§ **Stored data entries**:
• • • • •

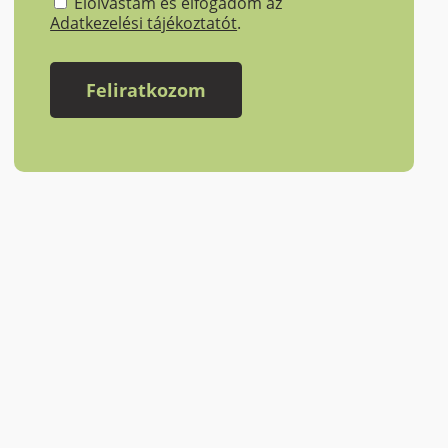
Elolvastam és elfogadom az
Adatkezelési tájékoztatót
.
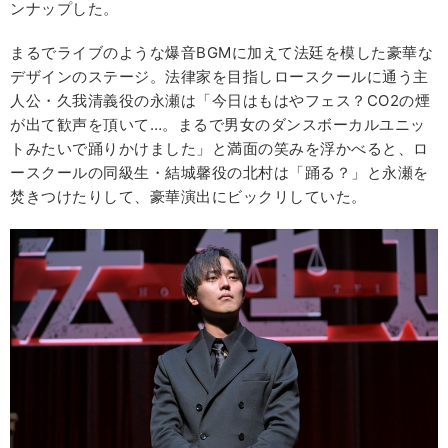
ンナップした。
まるでライブのような爆音BGMに加えて法廷を模した豪華な
デザインのステージ。法律家を目指しロースクールに通う主
人公・久我清義役の永瀬は「今日はもはやフェス？CO2の煙
が出て歓声を頂いて…。まるで男女のダンスボーカルユニッ
トみたいで踊りかけました」と満面の笑みを浮かべると、ロ
ースクールの同級生・結城馨役の北村は「踊る？」と永瀬を
焚きつけたりして、豪華演出にビックリしていた。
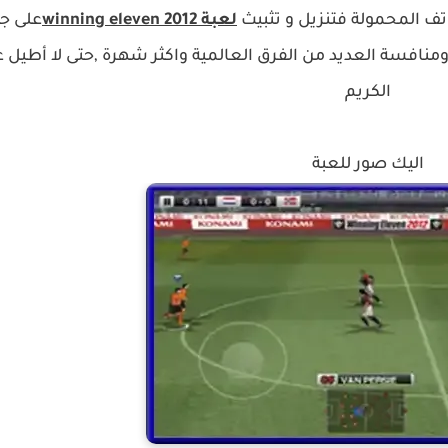
تف المحمولة فتنزيل و تثبيث
لعبة
winning eleven 2012
على ج
نافسة العديد من الفرق العالمية واكثر شهرة ,حتى لا أطيل 
الكريم
اليك صور للعبة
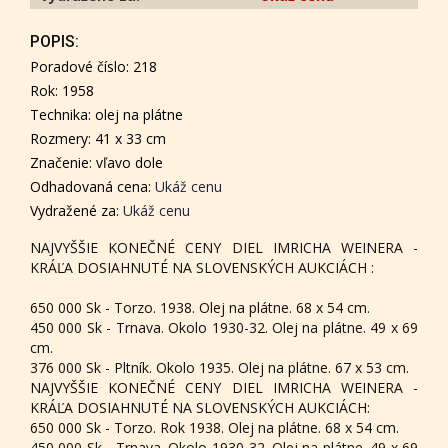
POPIS:
Poradové číslo: 218
Rok: 1958
Technika: olej na plátne
Rozmery: 41 x 33 cm
Značenie: vľavo dole
Odhadovaná cena:
Ukáž cenu
Vydražené za:
Ukáž cenu
NAJVYŠŠIE KONEČNÉ CENY DIEL IMRICHA WEINERA -
KRÁĽA DOSIAHNUTÉ NA SLOVENSKÝCH AUKCIÁCH :
650 000 Sk - Torzo. 1938. Olej na plátne. 68 x 54 cm.
450 000 Sk - Trnava. Okolo 1930-32. Olej na plátne. 49 x 69
cm.
376 000 Sk - Pltník. Okolo 1935. Olej na plátne. 67 x 53 cm.
NAJVYŠŠIE KONEČNÉ CENY DIEL IMRICHA WEINERA -
KRÁĽA DOSIAHNUTÉ NA SLOVENSKÝCH AUKCIÁCH:
650 000 Sk - Torzo. Rok 1938. Olej na plátne. 68 x 54 cm.
450 000 Sk - Trnava. Okolo 1930-32. Olej na plátne. 49 x 69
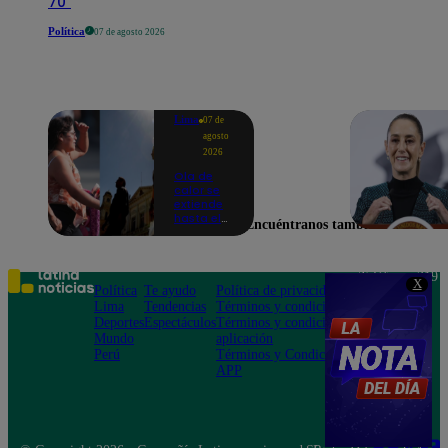
70"
Política
07 de agosto 2026
Lima
07 de
agosto
2026
Ola de
calor se
extiende
hasta el
Encuéntranos también en
lunes 10
de
agosto en
Lima y
Teléfono: 219
X
otras 16
Política
Te ayudo
Política de privacidad
1000
regiones
Lima
Tendencias
Términos y condiciones
Av. San
Deportes
Espectáculos
Términos y condiciones
Felipe 968
Mundo
aplicación
Jesús María
Perú
Términos y Condiciones
APP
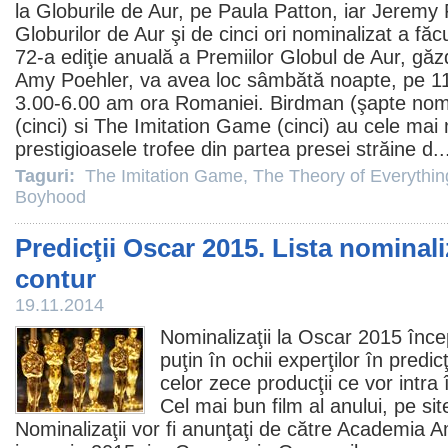
la Globurile de Aur, pe Paula Patton, iar Jeremy 
Globurilor de Aur şi de cinci ori nominalizat a fă
72-a ediţie anuală a Premiilor Globul de Aur, găz
Amy Poehler, va avea loc sâmbătă noapte, pe 11
3.00-6.00 am ora Romaniei. Birdman (şapte nomi
(cinci) si
The Imitation Game
(cinci) au cele mai 
prestigioasele trofee din partea presei străine d.
Taguri:
The Imitation Game
,
The Theory of Everythin
Boyhood
Predicţii Oscar 2015. Lista nominali
contur
19.11.2014
Nominalizaţii la
Oscar
2015 încep
puţin în ochii experţilor în predicţ
celor zece producţii ce vor intra 
Cel mai bun
film
al anului, pe si
Nominalizaţii vor fi anunţaţi de către Academia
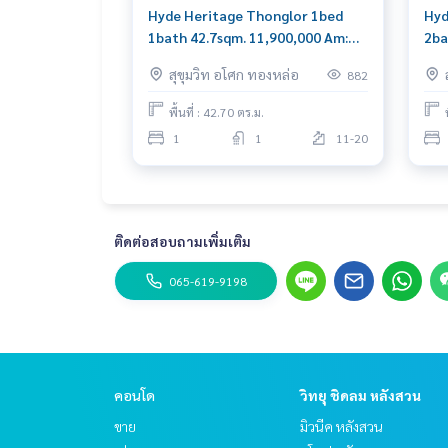
Hyde Heritage Thonglor 1bed
Hyd
1bath 42.7sqm. 11,900,000 Am:
2ba
0656199198
065
สุขุมวิท อโศก ทองหล่อ
882
พื้นที่ : 42.70 ตร.ม.
1
1
11-20
ติดต่อสอบถามเพิ่มเติม
065-619-9198
คอนโด
วิทยุ ชิดลม หลังสวน
ขาย
มิวนีค หลังสวน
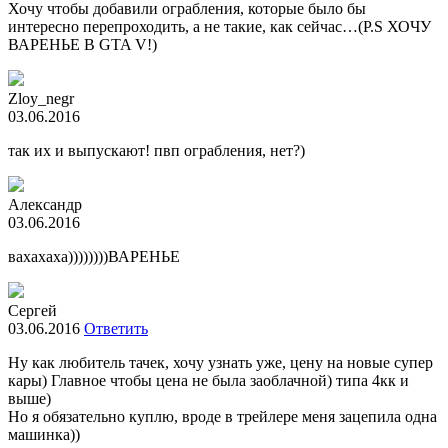
Хочу чтобы добавили ограбления, которые было бы
интересно перепроходить, а не такие, как сейчас…(P.S ХОЧУ
ВАРЕНЬЕ В GTA V!)
Zloy_negr
03.06.2016
так их и выпускают! пвп ограбления, нет?)
Александр
03.06.2016
вахахаха))))))))ВАРЕНЬЕ
Сергей
03.06.2016
Ответить
Ну как любитель тачек, хочу узнать уже, цену на новые супер
кары) Главное чтобы цена не была заоблачной) типа 4кк и
выше)
Но я обязательно куплю, вроде в трейлере меня зацепила одна
машинка))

• • • • •

§ **PROBLEM DETAILS**:
For each entry, repeat its text exactly and leave out any picture it holds.

§ **EXERCISE OUTPUT**:
Elolvastam és elfogadom az
Adatkezelési tájékoztatót
.
ンナップした。
まるでライブのような爆音BGMに加えて法廷を模した豪華な
デザインのステージ。法律家を目指しロースクールに通う主
人公・久我清義役の永瀬は「今日はもはやフェス？CO2の煙
が出て歓声を頂いて…。まるで男女のダンスボーカルユニッ
トみたいで踊りかけました」と満面の笑みを浮かべると、ロ
ースクールの同級生・結城馨役の北村は「踊る？」と永瀬を
焚きつけたりして、豪華演出にビックリしていた。
تف المحمولة فتنزيل و تثبيث
لعبة
winning eleven 2012
على ج
نافسة العديد من الفرق العالمية واكثر شهرة ,حتى لا أطيل 
الكريم
اليك صور للعبة
POPIS:
Poradové číslo: 218
Rok: 1958
Technika: olej na plátne
Rozmery: 41 x 33 cm
Značenie: vľavo dole
Odhadovaná cena:
Ukáž cenu
Vydražené za:
Ukáž cenu
NAJVYŠŠIE KONEČNÉ CENY DIEL IMRICHA WEINERA -
KRÁĽA DOSIAHNUTÉ NA SLOVENSKÝCH AUKCIÁCH :
650 000 Sk - Torzo. 1938. Olej na plátne. 68 x 54 cm.
450 000 Sk - Trnava. Okolo 1930-32. Olej na plátne. 49 x 69
cm.
376 000 Sk - Pltník. Okolo 1935. Olej na plátne. 67 x 53 cm.
NAJVYŠŠIE KONEČNÉ CENY DIEL IMRICHA WEINERA -
KRÁĽA DOSIAHNUTÉ NA SLOVENSKÝCH AUKCIÁCH:
650 000 Sk - Torzo. Rok 1938. Olej na plátne. 68 x 54 cm.
450 000 Sk - Trnava. Okolo 1930-32. Olej na plátne. 49 x 69
70"
Política
07 de agosto 2026
Lima
07 de
agosto
2026
Ola de
calor se
extiende
hasta el
Encuéntranos también en
lunes 10
de
agosto en
Lima y
Teléfono: 219
X
otras 16
Política
Te ayudo
Política de privacidad
1000
regiones
Lima
Tendencias
Términos y condiciones
Av. San
Deportes
Espectáculos
Términos y condiciones
Felipe 968
Mundo
aplicación
Jesús María
Perú
Términos y Condiciones
APP
la Globurile de Aur, pe Paula Patton, iar Jeremy 
Globurilor de Aur şi de cinci ori nominalizat a fă
72-a ediţie anuală a Premiilor Globul de Aur, găz
Amy Poehler, va avea loc sâmbătă noapte, pe 11
3.00-6.00 am ora Romaniei. Birdman (şapte nomi
(cinci) si
The Imitation Game
(cinci) au cele mai 
prestigioasele trofee din partea presei străine d.
Taguri:
The Imitation Game
,
The Theory of Everythin
Boyhood
Predicţii Oscar 2015. Lista nominali
contur
19.11.2014
Nominalizaţii la
Oscar
2015 încep
puţin în ochii experţilor în predicţ
celor zece producţii ce vor intra 
Cel mai bun
film
al anului, pe si
Nominalizaţii vor fi anunţaţi de către Academia
Hyde Heritage Thonglor 1bed
Hyd
1bath 42.7sqm. 11,900,000 Am:
2ba
0656199198
065
สุขุมวิท อโศก ทองหล่อ
882
พื้นที่ : 42.70 ตร.ม.
1
1
11-20
ติดต่อสอบถามเพิ่มเติม
065-619-9198
คอนโด
วิทยุ ชิดลม หลังสวน
ขาย
มิวนีค หลังสวน
Хочу чтобы добавили ограбления, которые было бы
интересно перепроходить, а не такие, как сейчас…(P.S ХОЧУ
ВАРЕНЬЕ В GTA V!)
Zloy_negr
03.06.2016
так их и выпускают! пвп ограбления, нет?)
Александр
03.06.2016
вахахаха))))))))ВАРЕНЬЕ
Сергей
03.06.2016
Ответить
Ну как любитель тачек, хочу узнать уже, цену на новые супер
кары) Главное чтобы цена не была заоблачной) типа 4кк и
выше)
Но я обязательно куплю, вроде в трейлере меня зацепила одна
машинка))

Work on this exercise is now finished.